◆ ACTIVITY ◆
The line containing "Instructions" marks the end; return exactly every line from the start of the records up to and including it, but no pictures.

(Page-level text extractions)
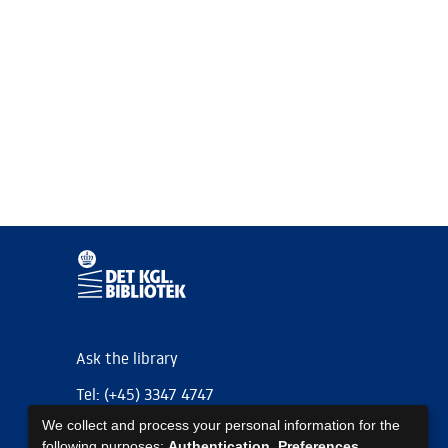
Ask the library
Tel: (+45) 3347 4747
We collect and process your personal information for the
kb@kb.dk
following purposes:
Authentication, Preferences,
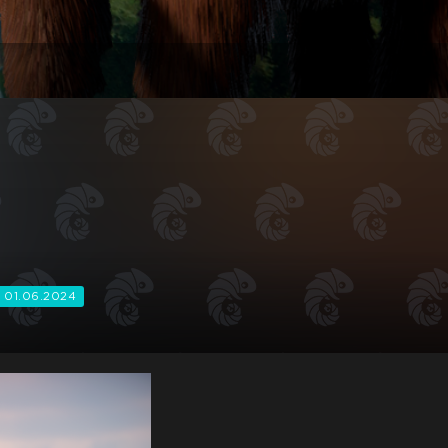
01.06.2024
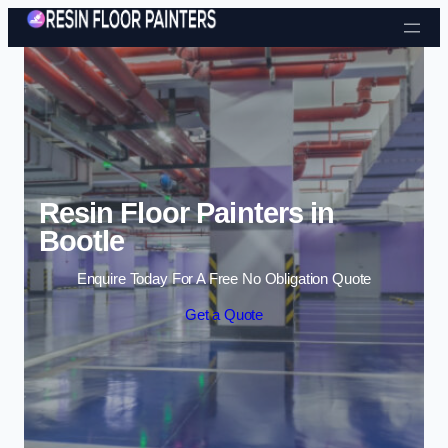
Skip to content
Resin Floor Painters in
Bootle
Enquire Today For A Free No Obligation Quote
Get a Quote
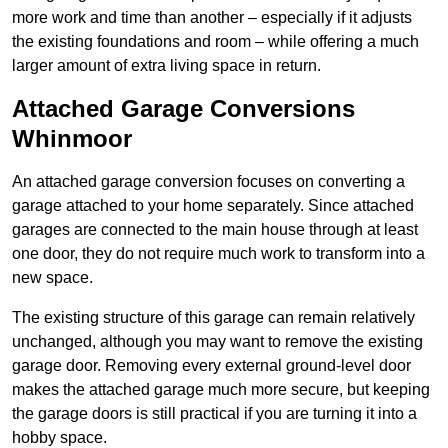
more work and time than another – especially if it adjusts
the existing foundations and room – while offering a much
larger amount of extra living space in return.
Attached Garage Conversions
Whinmoor
An attached garage conversion focuses on converting a
garage attached to your home separately. Since attached
garages are connected to the main house through at least
one door, they do not require much work to transform into a
new space.
The existing structure of this garage can remain relatively
unchanged, although you may want to remove the existing
garage door. Removing every external ground-level door
makes the attached garage much more secure, but keeping
the garage doors is still practical if you are turning it into a
hobby space.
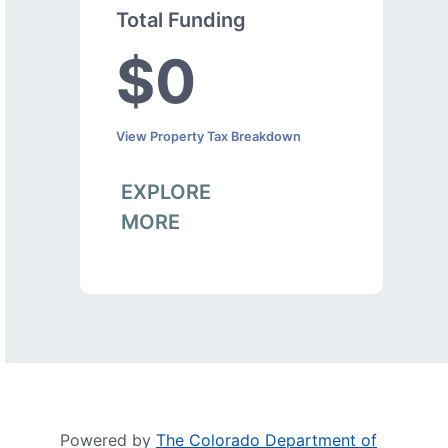
Total Funding
$0
View Property Tax Breakdown
EXPLORE
MORE
Powered by
The Colorado Department of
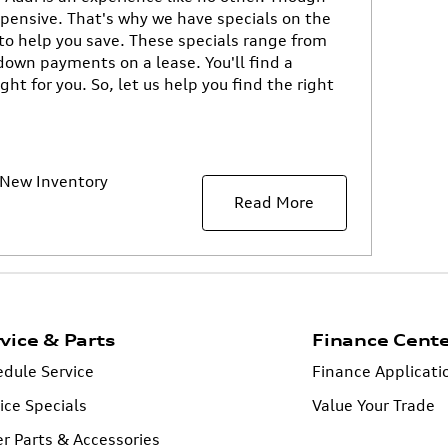
pensive. That's why we have specials on the
to help you save. These specials range from
down payments on a lease. You'll find a
ight for you. So, let us help you find the right
New Inventory
Read More
vice & Parts
Finance Cent
dule Service
Finance Applicati
ice Specials
Value Your Trade
r Parts & Accessories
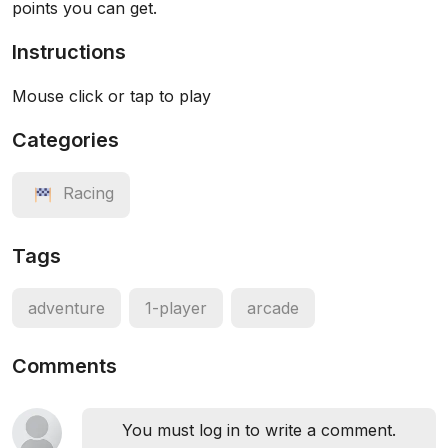
points you can get.
Instructions
Mouse click or tap to play
Categories
Racing
Tags
adventure
1-player
arcade
Comments
You must log in to write a comment.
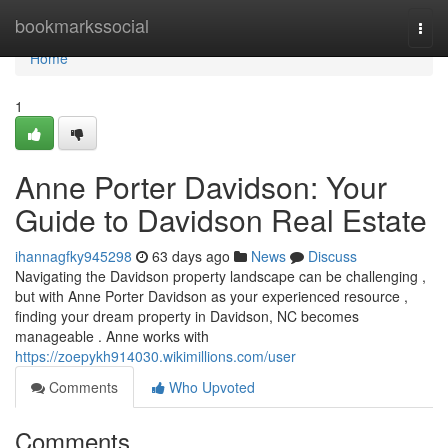
Home
bookmarkssocial
Togg
navi
Home
1
Anne Porter Davidson: Your
Guide to Davidson Real Estate
ihannagfky945298
63 days ago
News
Discuss
Navigating the Davidson property landscape can be challenging ,
but with Anne Porter Davidson as your experienced resource ,
finding your dream property in Davidson, NC becomes
manageable . Anne works with
https://zoepykh914030.wikimillions.com/user
Comments
Who Upvoted
Comments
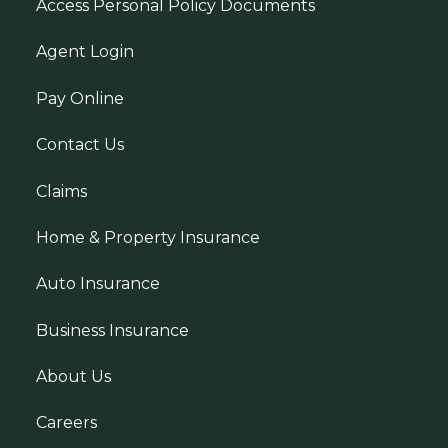
Access Personal Policy Documents
Agent Login
Pay Online
Contact Us
Claims
Home & Property Insurance
Auto Insurance
Business Insurance
About Us
Careers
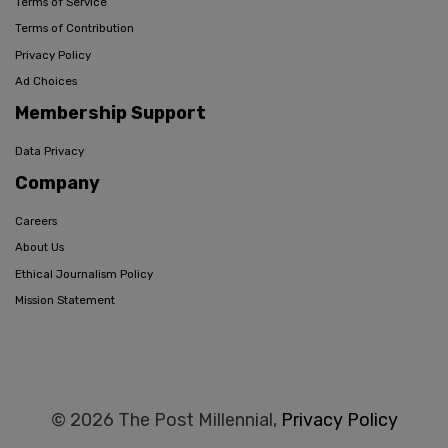
Terms of Service
Terms of Contribution
Privacy Policy
Ad Choices
Membership Support
Data Privacy
Company
Careers
About Us
Ethical Journalism Policy
Mission Statement
© 2026 The Post Millennial,
Privacy Policy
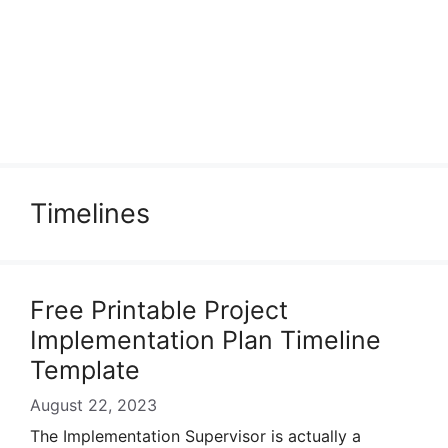
Timelines
Free Printable Project
Implementation Plan Timeline
Template
August 22, 2023
The Implementation Supervisor is actually a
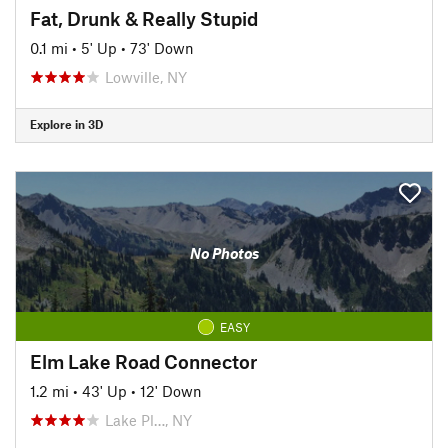
Fat, Drunk & Really Stupid
0.1 mi
•
5' Up
•
73' Down
Lowville, NY
Explore in 3D
No Photos
EASY
Elm Lake Road Connector
1.2 mi
•
43' Up
•
12' Down
Lake Pl…, NY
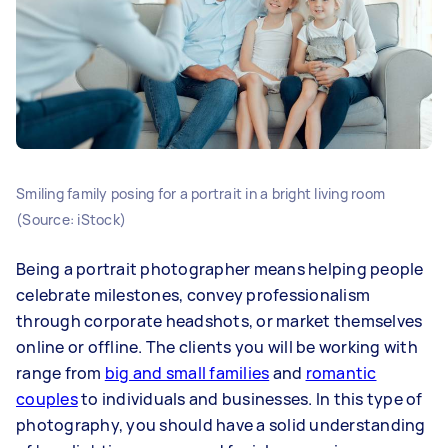
Smiling family posing for a portrait in a bright living room
(Source: iStock)
Being a portrait photographer means helping people
celebrate milestones, convey professionalism
through corporate headshots, or market themselves
online or offline. The clients you will be working with
range from
big and small families
and
romantic
couples
to individuals and businesses. In this type of
photography, you should have a solid understanding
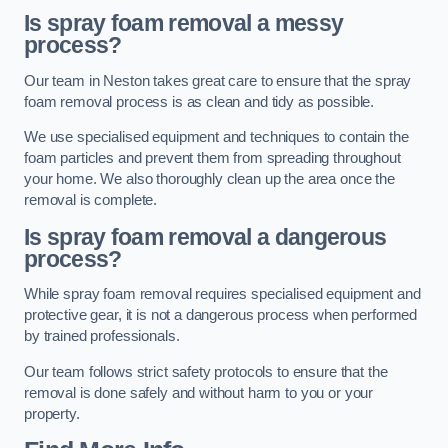
Is spray foam removal a messy
process?
Our team in Neston takes great care to ensure that the spray
foam removal process is as clean and tidy as possible.
We use specialised equipment and techniques to contain the
foam particles and prevent them from spreading throughout
your home. We also thoroughly clean up the area once the
removal is complete.
Is spray foam removal a dangerous
process?
While spray foam removal requires specialised equipment and
protective gear, it is not a dangerous process when performed
by trained professionals.
Our team follows strict safety protocols to ensure that the
removal is done safely and without harm to you or your
property.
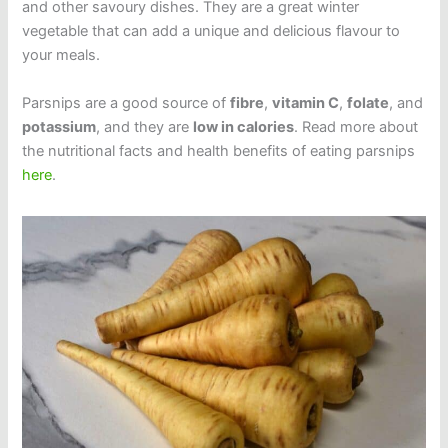
and other savoury dishes. They are a great winter
vegetable that can add a unique and delicious flavour to
your meals.
Parsnips are a good source of
fibre
,
vitamin C
,
folate
, and
potassium
, and they are
low in calories
. Read more about
the nutritional facts and health benefits of eating parsnips
here
.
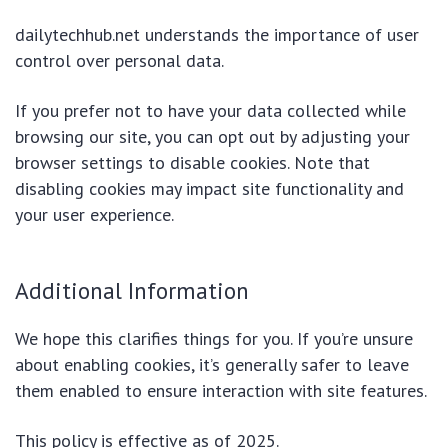
dailytechhub.net understands the importance of user
control over personal data.
If you prefer not to have your data collected while
browsing our site, you can opt out by adjusting your
browser settings to disable cookies. Note that
disabling cookies may impact site functionality and
your user experience.
Additional Information
We hope this clarifies things for you. If you’re unsure
about enabling cookies, it’s generally safer to leave
them enabled to ensure interaction with site features.
This policy is effective as of 2025.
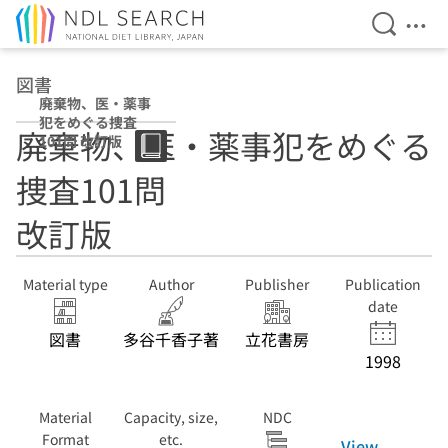
Open Se
Ope
Jump to main content
図書
廃棄物、医・薬事
犯をめぐる捜査
廃棄物、医・薬事犯をめぐる
101問 改訂版
捜査101問
改訂版
Material type
Author
Publisher
Publication
date
図書
多谷千香子著
立花書房
1998
Material
Capacity, size,
NDC
Format
etc.
View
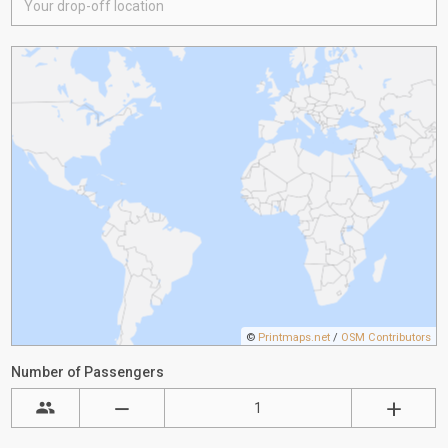
©
Printmaps.net
/
OSM Contributors
Number of Passengers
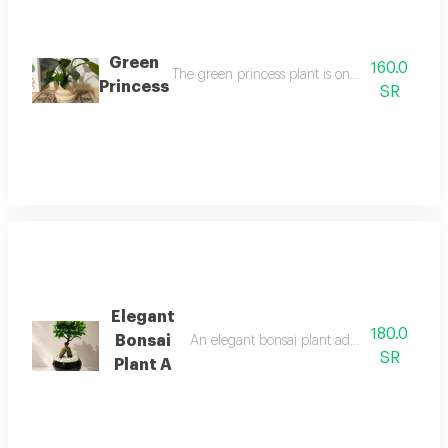
Green
160.0
The green princess plant is one of the most bea
Princess
SR
Elegant
180.0
Bonsai
An elegant bonsai plant adds a touch of be
SR
Plant A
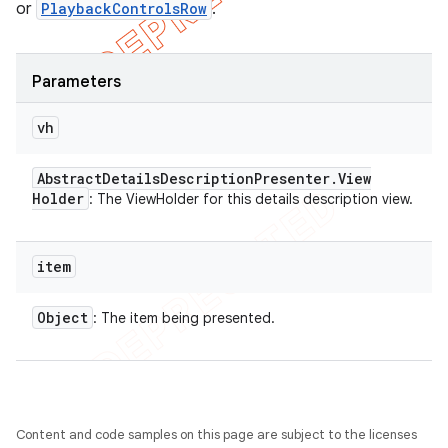
or
PlaybackControlsRow
.
Parameters
vh
Abstract
Details
Description
Presenter
.
View
Holder
: The ViewHolder for this details description view.
item
Object
: The item being presented.
Content and code samples on this page are subject to the licenses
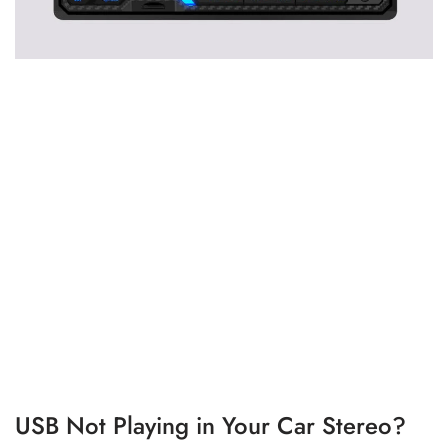
USB Not Playing in Your Car Stereo?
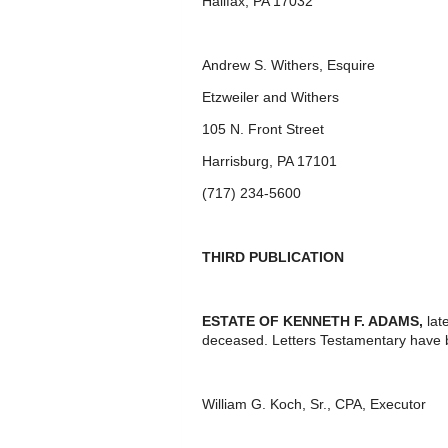
Halifax, PA 17032
Andrew S. Withers, Esquire
Etzweiler and Withers
105 N. Front Street
Harrisburg, PA 17101
(717) 234-5600
THIRD PUBLICATION
ESTATE OF
KENNETH F. ADAMS,
lat
deceased. Letters Testamentary have 
William G. Koch, Sr., CPA, Executor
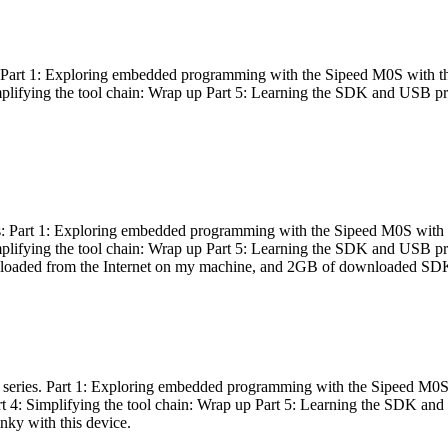
es: Part 1: Exploring embedded programming with the Sipeed M0S with t
Simplifying the tool chain: Wrap up Part 5: Learning the SDK and USB pr
eries: Part 1: Exploring embedded programming with the Sipeed M0S with
Simplifying the tool chain: Wrap up Part 5: Learning the SDK and USB pr
nloaded from the Internet on my machine, and 2GB of downloaded SDKs, 
 a series. Part 1: Exploring embedded programming with the Sipeed M0S
rt 4: Simplifying the tool chain: Wrap up Part 5: Learning the SDK and
inky with this device.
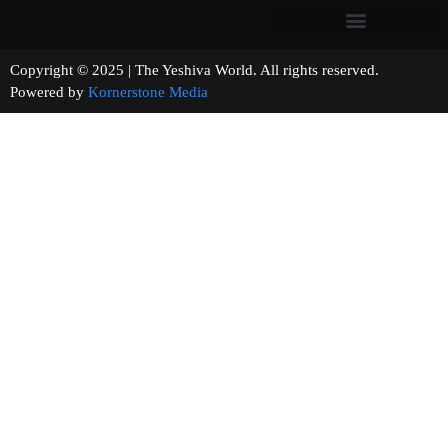
Copyright © 2025 | The Yeshiva World. All rights reserved.
Powered by
Kornerstone Media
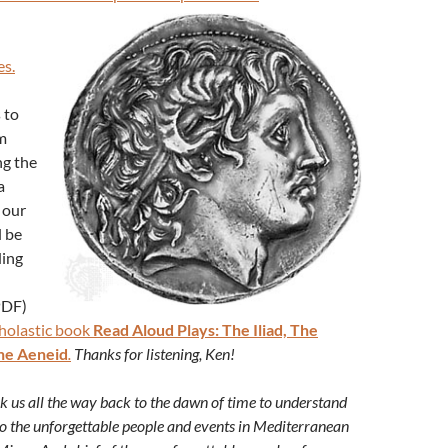
es.
 to
m
ng the
a
 our
l be
ding
PDF)
holastic book
Read Aloud Plays: The Iliad, The
he Aeneid
.
Thanks for listening, Ken!
ok us all the way back to the dawn of time to understand
 to the unforgettable people and events in Mediterranean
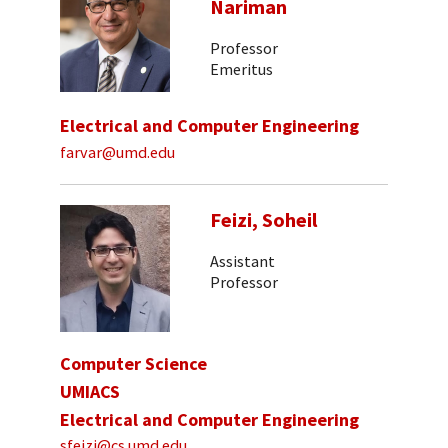
Nariman
Professor
Emeritus
Electrical and Computer Engineering
farvar@umd.edu
Feizi, Soheil
Assistant
Professor
Computer Science
UMIACS
Electrical and Computer Engineering
sfeizi@cs.umd.edu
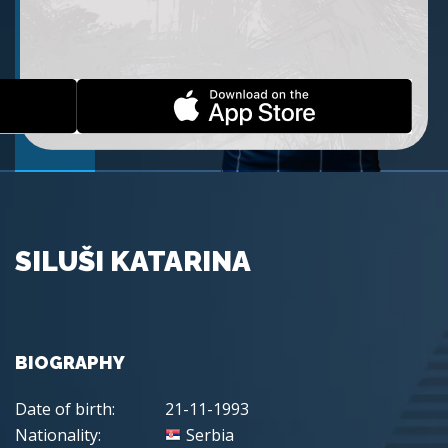
SILUŠI KATARINA
BIOGRAPHY
Date of birth:
21-11-1993
Nationality:
Serbia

◆ PROBLEM SOLUTION ◆
Ask the library
Tel: (+45) 3347 4747
We collect and process your personal information for the
kb@kb.dk
following purposes:
Authentication, Preferences,
01.06.2024
Skip to content
Resin Floor Painters in
Bootle
Enquire Today For A Free No Obligation Quote
Get a Quote
more work and time than another – especially if it adjusts
the existing foundations and room – while offering a much
larger amount of extra living space in return.
Attached Garage Conversions
Whinmoor
An attached garage conversion focuses on converting a
garage attached to your home separately. Since attached
garages are connected to the main house through at least
one door, they do not require much work to transform into a
new space.
The existing structure of this garage can remain relatively
unchanged, although you may want to remove the existing
garage door. Removing every external ground-level door
makes the attached garage much more secure, but keeping
the garage doors is still practical if you are turning it into a
hobby space.
Total Funding
$0
View Property Tax Breakdown
EXPLORE
MORE
Powered by
The Colorado Department of
pensive. That's why we have specials on the
to help you save. These specials range from
down payments on a lease. You'll find a
ight for you. So, let us help you find the right
New Inventory
Read More
vice & Parts
Finance Cent
dule Service
Finance Applicati
ice Specials
Value Your Trade
r Parts & Accessories
points you can get.
Instructions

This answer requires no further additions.